What you should do >> Each record below needs to be reproduced precisely, though not its pictures.

+++ Provided records +++

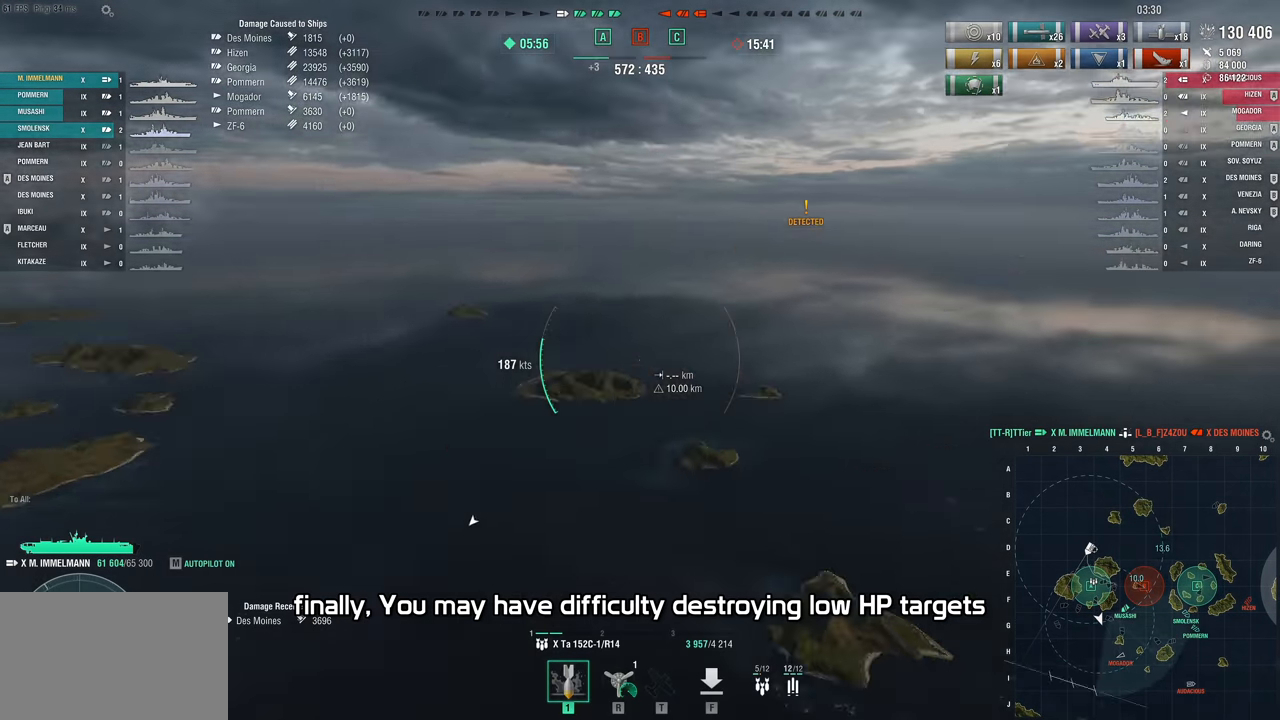
{"keys": ["w"], "mouse_move": "right", "events": [[450, "w", "down"]]}
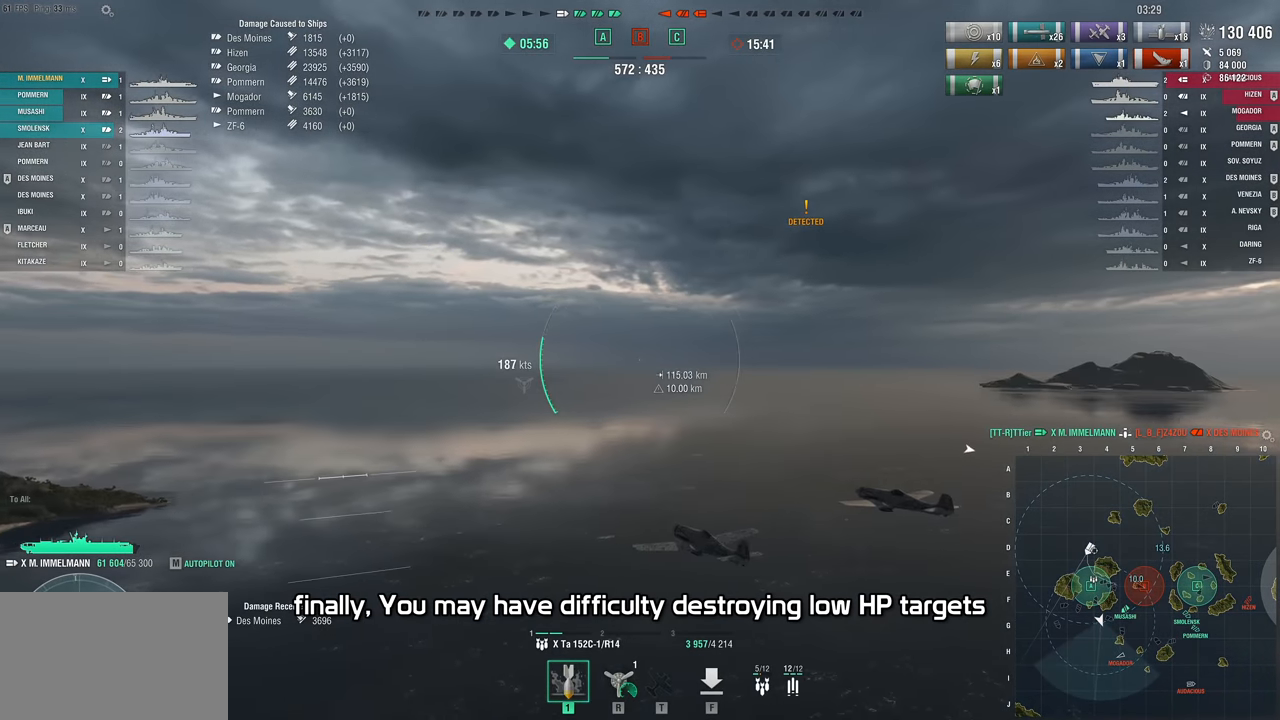
{"keys": ["w"], "mouse_move": "down-left", "events": []}
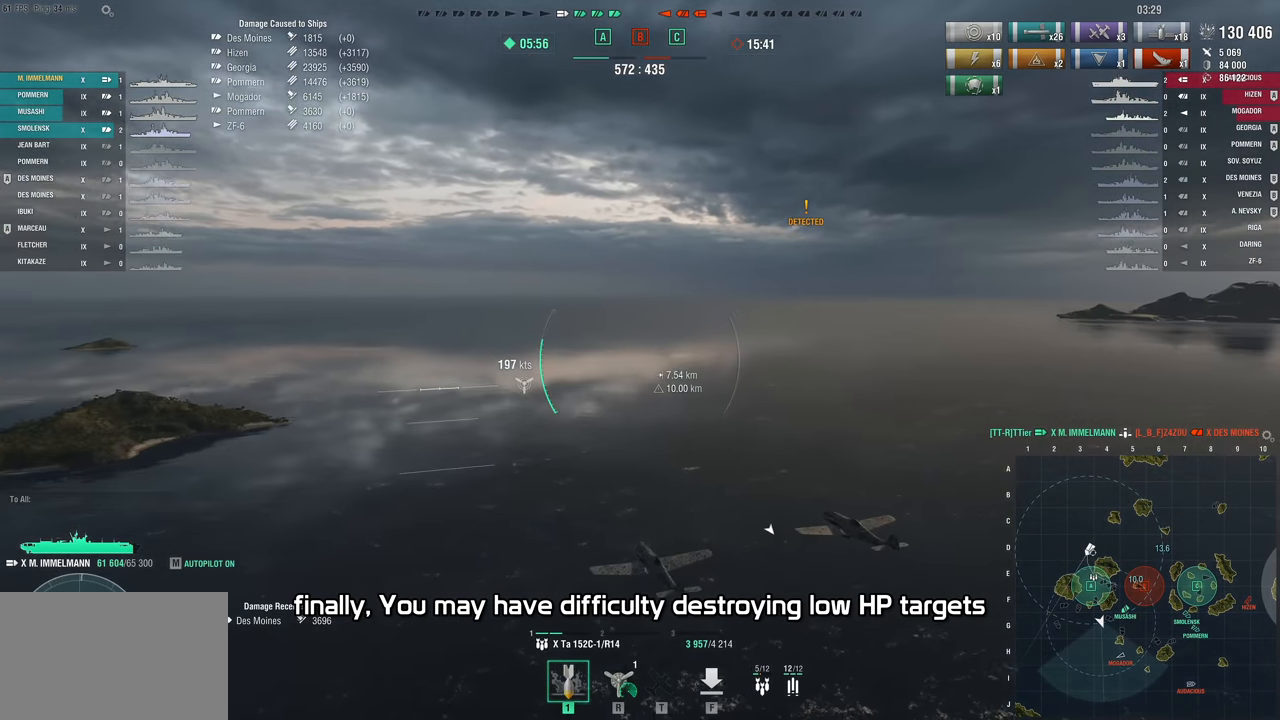
{"keys": ["w"], "mouse_move": "down-left", "events": []}
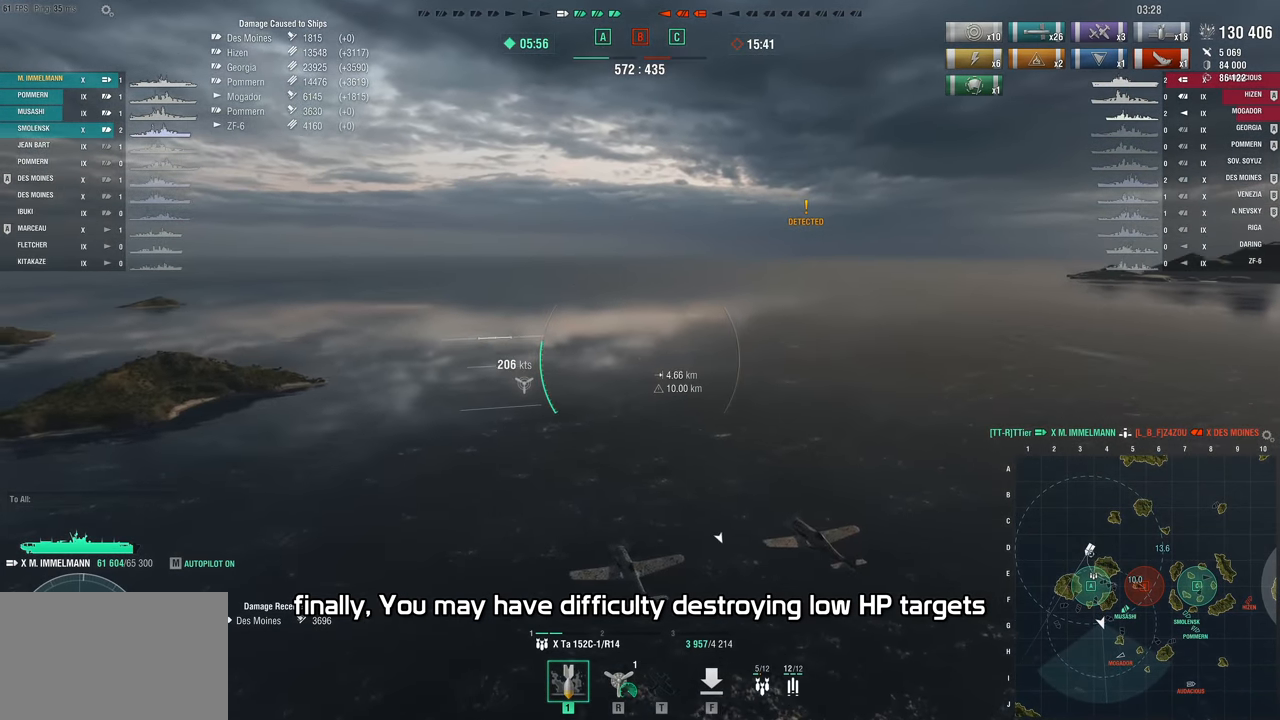
{"keys": [], "mouse_move": "still", "events": [[166, "w", "up"]]}
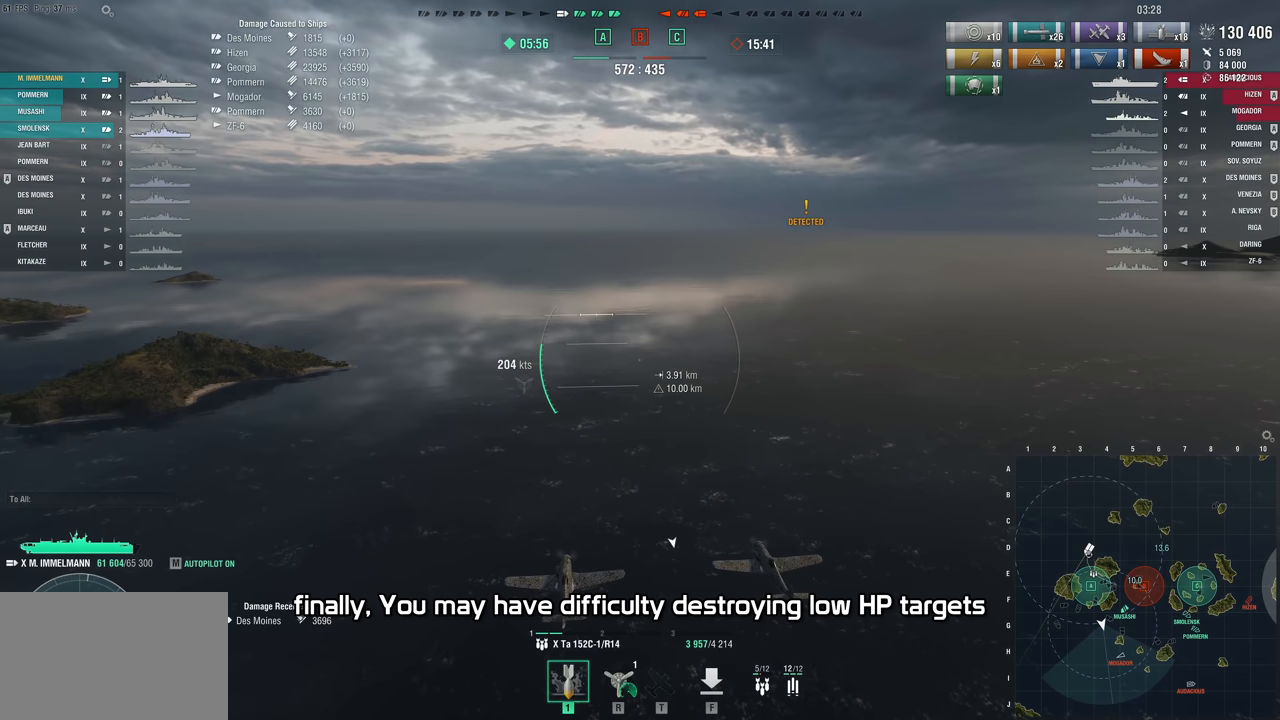
{"keys": [], "mouse_move": "still", "events": []}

+++

Output for this exercise >>
{"keys": ["w"], "mouse_move": "right", "events": [[450, "w", "down"]]}
{"keys": ["w"], "mouse_move": "down-left", "events": []}
{"keys": ["w"], "mouse_move": "down-left", "events": []}
{"keys": [], "mouse_move": "still", "events": [[166, "w", "up"]]}
{"keys": [], "mouse_move": "still", "events": []}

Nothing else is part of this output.